Worker config blocks in

iii-config.yaml
use marker comments for automatic management:

workers:
  # === iii:pdfkit BEGIN ===
  - name: pdfkit
    config:
      output_dir: ./output
  # === iii:pdfkit END ===

At startup, the engine resolves each worker name, finds the binary in

iii_workers/
, and spawns it as a child process.

Adapting This Pattern

Use the adaptations below when they apply to the task.
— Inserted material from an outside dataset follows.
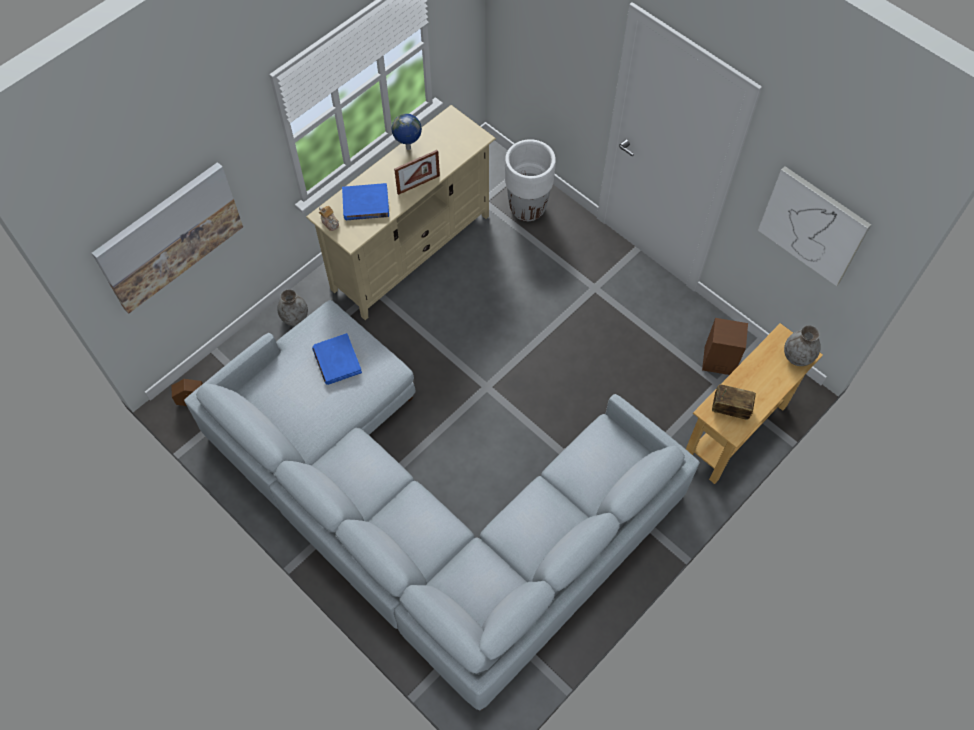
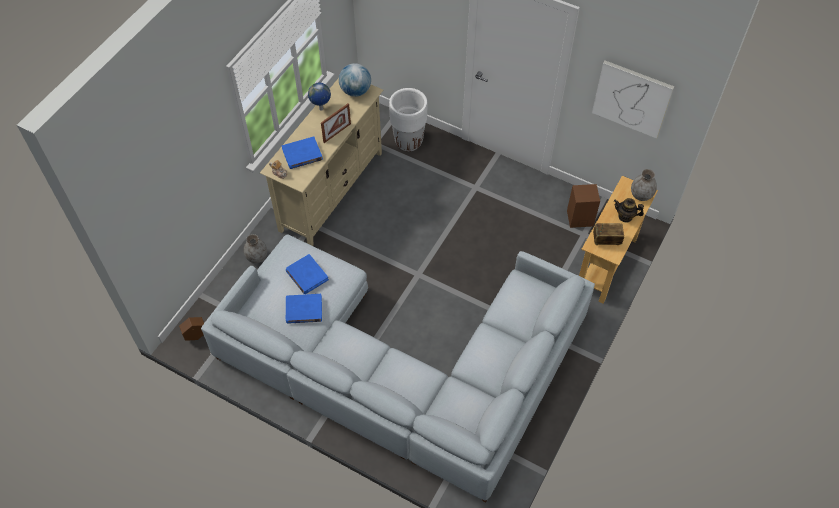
camera: 15 degrees left, 5 degrees down
(169, 236) = (171, 202): picture -> none
(319, 405) = (304, 310): none -> blue book
(459, 133) = (355, 91): none -> globe
(766, 381) = (625, 216): none -> teapot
  • Start with file_based adapters for development, switch to Redis/RabbitMQ for production
  • Define queue configs per workload: high-concurrency for parallel jobs, FIFO for ordered processing
  • Use environment variables with defaults for all deployment-sensitive values (URLs, ports, credentials)
  • Enable only the workers you need — unused workers can be omitted from the config
  • Use
    iii worker add
    to install external workers and auto-generate their config blocks
  • Set
    max_retries
    and
    backoff_ms
    based on your failure tolerance and SLA requirements
  • Configure
    iii-observability
    with your collector endpoint and sampling ratio
  • Use
    host: 127.0.0.1
    instead of
    host: localhost
    to avoid IPv4/IPv6 mismatches on macOS

Pattern Boundaries

  • For HTTP handler logic (request/response, path params), prefer
    iii-http-endpoints
    .
  • For queue processing patterns (enqueue, FIFO, concurrency), prefer
    iii-queue-processing
    .
  • For cron scheduling details (expressions, timezones), prefer
    iii-cron-scheduling
    .
  • For OpenTelemetry SDK integration (spans, metrics, traces), prefer
    iii-observability
    .
  • For real-time stream patterns, prefer
    iii-realtime-streams
    .
  • Stay with
    iii-engine-config
    when the primary problem is configuring or deploying the engine itself.

When to Use

  • Use this skill when the task is primarily about
    iii-engine-config
    in the iii engine.
  • Triggers when the request directly asks for this pattern or an equivalent implementation.

Boundaries

  • Never use this skill as a generic fallback for unrelated tasks.
  • You must not apply this skill when a more specific iii skill is a better fit.
  • Always verify environment and safety constraints before applying examples from this skill.